24:18 – Zedekiah – son of Josiah. He reigned for 11 years (597-587BC) over Judah and did evil in the sight of the LORD. Jeremiah records that Zedekiah wanted the LORD to deliver Jerusalem from the Babylonians, but was unwilling to worship the LORD (Jer.21:1-1), heard the word of the LORD through prophetic warnings, but would not obey that word (Jer.34:1-22). Zedekiah was convinced by Egypt to rebel against Babylon. This was specifically opposed to the word of the LORD (Jer.27:1-11), but he preferred to listen to the false prophets who spoke of blessing and victory (Jer.5:12; 14:13). Jeremiah was sent by the LORD to make one final plea to Zedekiah to surrender to Babylon and avoid further destruction for Jerusalem, but Zedekiah refused (Jer.38:14-38). In Zedekiah’s 9th year (589 or 588) he was besieged by Babylon and held out for over a year before the food in Jerusalem ran out. Shortly thereafter Babylon breached the walls and Zedekiah fled with his soldiers, but was captured. He was then forced to watch his sons slaughtered in front of him and then his eyes were gouged out and he was taken into exile in chains to Babylon. Afterwards Nebuchadnezzar sent his commander to Jerusalem where he burned down every building of importance including particularly the Temple of the LORD and the king’s palace. Then he carried off everything of value from the Temple and executed the remaining leading officials (religious, military and political) and tore down the walls of the city. Jeremiah was surprisingly spared the killing (Jer.40:1-6).

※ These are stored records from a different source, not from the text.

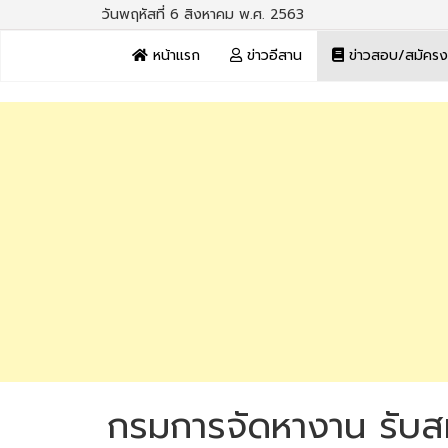
วันพฤหัสที่ 6 สิงหาคม พ.ศ. 2563
หน้าแรก
ข่าวอีสาน
ข่าวสอบ/สมัคร
กรมการจัดหางาน รับส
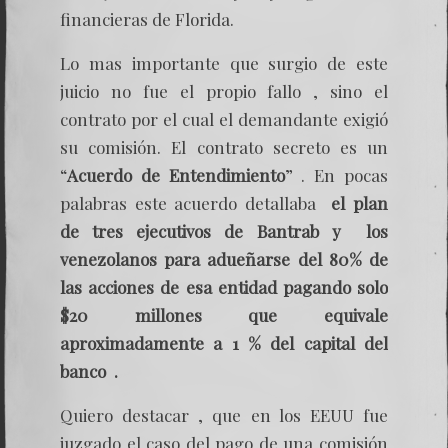
financieras de Florida.
Lo mas importante que surgio de este
juicio no fue el propio fallo , sino el
contrato por el cual el demandante exigió
su comisión. El contrato secreto es un
“
Acuerdo de Entendimiento
” . En pocas
palabras este acuerdo detallaba
el plan
de tres ejecutivos de Bantrab y los
venezolanos para adueñarse del 80% de
las acciones
de esa entidad pagando solo
$20 millones que equivale
aproximadamente a 1 % del capital del
banco .
Quiero destacar , que en los EEUU fue
juzgado el caso del pago de una comisión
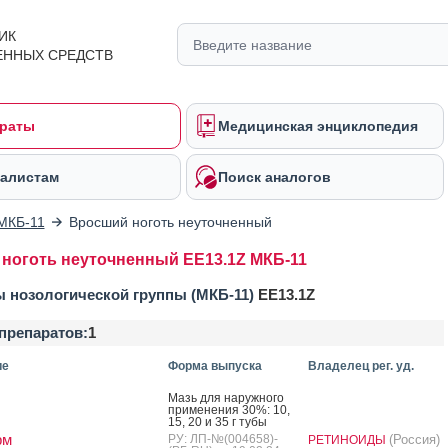
ИК
ЕННЫХ СРЕДСТВ
раты
Медицинская энциклопедия
алистам
Поиск аналогов
МКБ-11
Вросший ноготь неуточненный
ноготь неуточненный EE13.1Z МКБ-11
 нозологической группы (МКБ-11)
EE13.1Z
препаратов:
1
ие
Форма выпуска
Владелец рег. уд.
Мазь для на­руж­но­го
при­мене­ния 30%: 10,
15, 20 и 35 г ту­бы
рм
РУ: ЛП-№(004658)-
(Россия)
РЕТИНОИДЫ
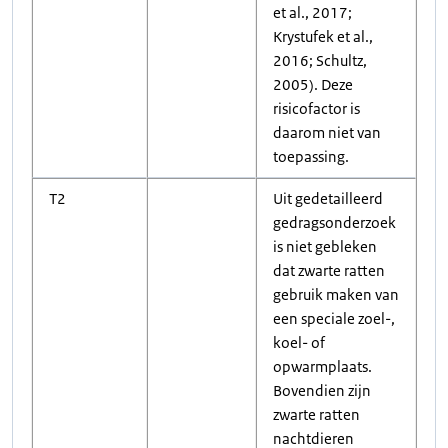
et al., 2017;
Krystufek et al.,
2016; Schultz,
2005). Deze
risicofactor is
daarom niet van
toepassing.
T2
Uit gedetailleerd
gedragsonderzoek
is niet gebleken
dat zwarte ratten
gebruik maken van
een speciale zoel-,
koel- of
opwarmplaats.
Bovendien zijn
zwarte ratten
nachtdieren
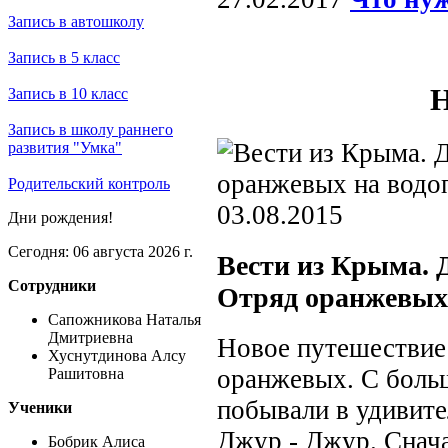
Запись в автошколу
Запись в 5 класс
Н
Запись в 10 класс
Запись в школу раннего
развития "Умка"
Родительский контроль
03.08.2015
Дни рождения!
Сегодня: 06 августа 2026 г.
Вести из Крыма. 
Сотрудники
Отряд оранжевых 
Сапожникова Наталья
Дмитриевна
Новое путешествие
Хуснутдинова Алсу
оранжевых. С боль
Рашитовна
побывали в удивите
Ученики
Джур - Джур. Снач
Бобрик Алиса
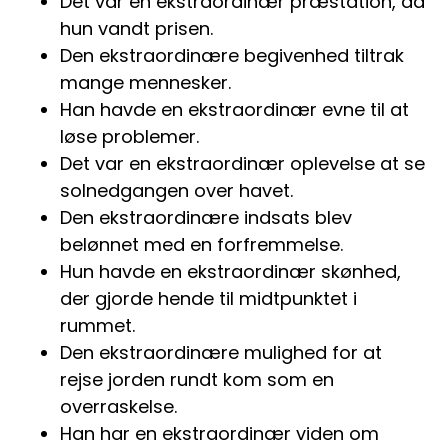
Det var en ekstraordinær præstation, da
hun vandt prisen.
Den ekstraordinære begivenhed tiltrak
mange mennesker.
Han havde en ekstraordinær evne til at
løse problemer.
Det var en ekstraordinær oplevelse at se
solnedgangen over havet.
Den ekstraordinære indsats blev
belønnet med en forfremmelse.
Hun havde en ekstraordinær skønhed,
der gjorde hende til midtpunktet i
rummet.
Den ekstraordinære mulighed for at
rejse jorden rundt kom som en
overraskelse.
Han har en ekstraordinær viden om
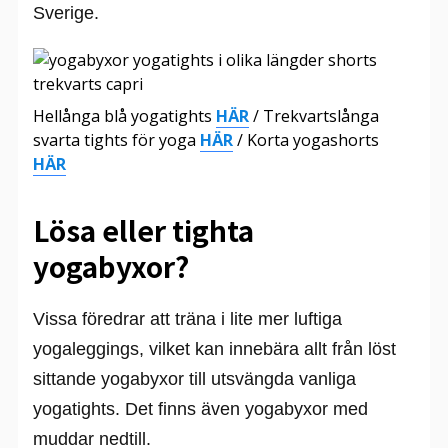
Sverige.
Hellånga blå yogatights
HÄR
/ Trekvartslånga
svarta tights för yoga
HÄR
/ Korta yogashorts
HÄR
Lösa eller tighta
yogabyxor?
Vissa föredrar att träna i lite mer luftiga
yogaleggings, vilket kan innebära allt från löst
sittande yogabyxor till utsvängda vanliga
yogatights. Det finns även yogabyxor med
muddar nedtill.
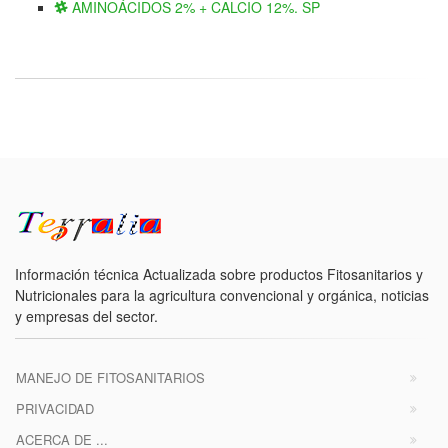
AMINOÁCIDOS 2% + CALCIO 12%. SP
Información técnica Actualizada sobre productos Fitosanitarios y
Nutricionales para la agricultura convencional y orgánica, noticias
y empresas del sector.
MANEJO DE FITOSANITARIOS
PRIVACIDAD
ACERCA DE ...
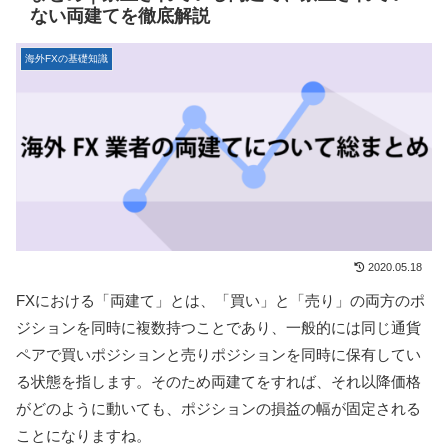
ない両建てを徹底解説
海外FXの基礎知識
2020.05.18
FXにおける「両建て」とは、「買い」と「売り」の両方のポ
ジションを同時に複数持つことであり、一般的には同じ通貨
ペアで買いポジションと売りポジションを同時に保有してい
る状態を指します。そのため両建てをすれば、それ以降価格
がどのように動いても、ポジションの損益の幅が固定される
ことになりますね。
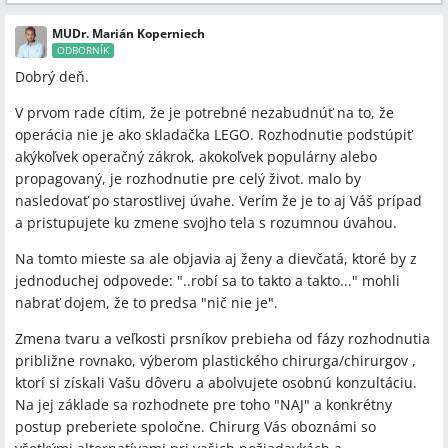
MUDr. Marián Koperniech
ODBORNÍK
Dobrý deň.
V prvom rade cítim, že je potrebné nezabudnúť na to, že
operácia nie je ako skladačka LEGO. Rozhodnutie podstúpiť
akýkoľvek operačný zákrok, akokoľvek populárny alebo
propagovaný, je rozhodnutie pre celý život. malo by
nasledovať po starostlivej úvahe. Verím že je to aj Váš prípad
a pristupujete ku zmene svojho tela s rozumnou úvahou.
Na tomto mieste sa ale objavia aj ženy a dievčatá, ktoré by z
jednoduchej odpovede: "..robí sa to takto a takto..." mohli
nabrať dojem, že to predsa "nič nie je".
Zmena tvaru a veľkosti prsníkov prebieha od fázy rozhodnutia
približne rovnako, výberom plastického chirurga/chirurgov ,
ktorí si získali Vašu dôveru a abolvujete osobnú konzultáciu.
Na jej základe sa rozhodnete pre toho "NAJ" a konkrétny
postup preberiete spoločne. Chirurg Vás oboznámi so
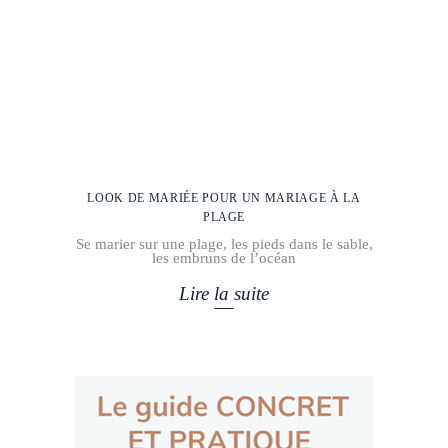
LOOK DE MARIÉE POUR UN MARIAGE À LA
PLAGE
Se marier sur une plage, les pieds dans le sable,
les embruns de l’océan
Lire la suite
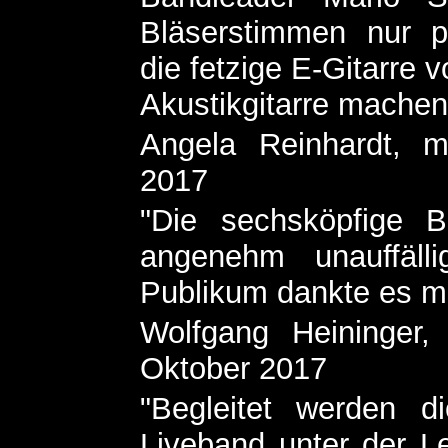
Bläserstimmen nur pe
die fetzige E-Gitarre
Akustikgitarre machen
Angela Reinhardt, m
2017
"Die sechsköpfige B
angenehm unauffäll
Publikum dankte es mi
Wolfgang Heininger,
Oktober 2017
"Begleitet werden d
Liveband unter der L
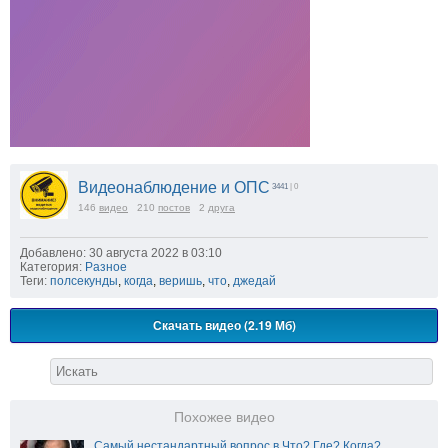
Видеонаблюдение и ОПС
3441
| 0
146
видео
210
постов
2
друга
Добавлено: 30 августа 2022 в 03:10
Категория:
Разное
Теги:
полсекунды
,
когда
,
веришь
,
что
,
джедай
Скачать видео (2.19 Мб)
Похожее видео
Самый нестандартный вопрос в Что? Где? Когда?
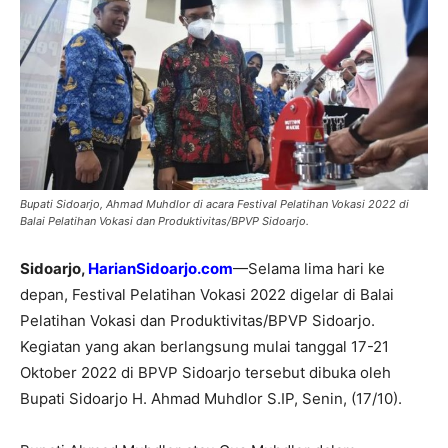
Bupati Sidoarjo, Ahmad Muhdlor di acara Festival Pelatihan Vokasi 2022 di
Balai Pelatihan Vokasi dan Produktivitas/BPVP Sidoarjo.
Sidoarjo,
HarianSidoarjo.com
—Selama lima hari ke
depan, Festival Pelatihan Vokasi 2022 digelar di Balai
Pelatihan Vokasi dan Produktivitas/BPVP Sidoarjo.
Kegiatan yang akan berlangsung mulai tanggal 17-21
Oktober 2022 di BPVP Sidoarjo tersebut dibuka oleh
Bupati Sidoarjo H. Ahmad Muhdlor S.IP, Senin, (17/10).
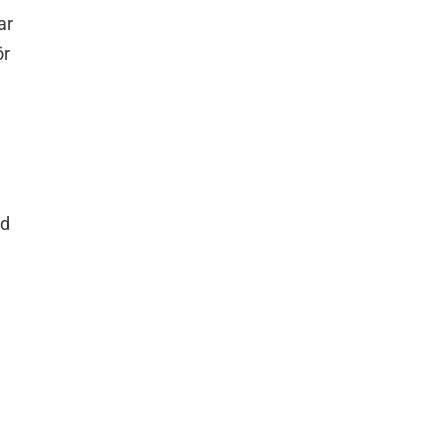
ar
ör
id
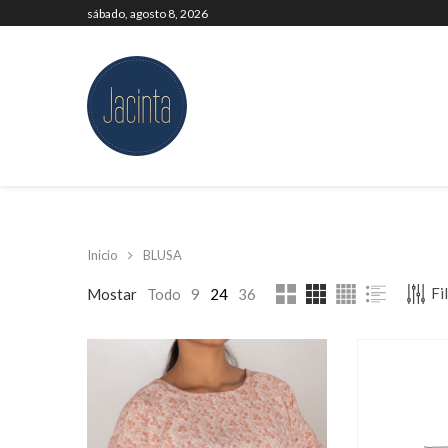
sábado, agosto 8, 2026
Inicio
BLUSA
Fi
Mostar
Todo
9
24
36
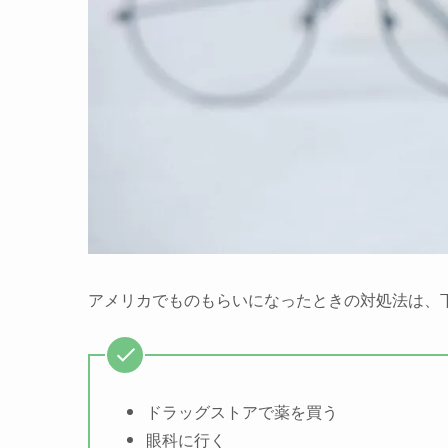
アメリカでものもらいになったときの対処法は、
ドラッグストアで薬を買う
眼科に行く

24:20 – Who was against Judah? Could Judah have possibly defeated the vastly superior military of Babylon? Why couldn’t Judah win?

25:21 – Was it surprising that Judah went into exile? (Dt.28:15-68; 2 Kings 21:10-15; 22:15-20; also see 2 Chron.36:14-16)

25:22 – Gedaliah (a prominent man of Judah) was made governor of Judah by Babylon. He counseled the few remaining leaders to settle down and wait. However, seven months later, Ishmael, one of the leaders, assassinated him and also killed the Babylonian representatives. Ishmael then fled to Egypt because of the influence of Ammon (Jer.40:13-14) taking Jeremiah with them against Jeremiah’s wishes (Jer.42-43).

25:27 – Thirty-seven years into Jehoiachin’s imprisonment and exile he was suddenly favored by the new king of Babylon and released from prison. From then on he was cared for by Evil-Merodach king of Babylon.

25:27-30 – Why does this book end this way? It offers Judah hope and reminds them of the Davidic covenant (Dt.30:1-10; 2 Sam.7:1-17; 1 Kings 8:46-53). Zerubbabel the grandson of Jehoiachin eventually was made governor of Judah (Haggai 1:1). Also, the promise of a king to sit on the throne of David forever is found to be fulfilled in the coming of Jesus (see the genealogy of Matt.1:1-17).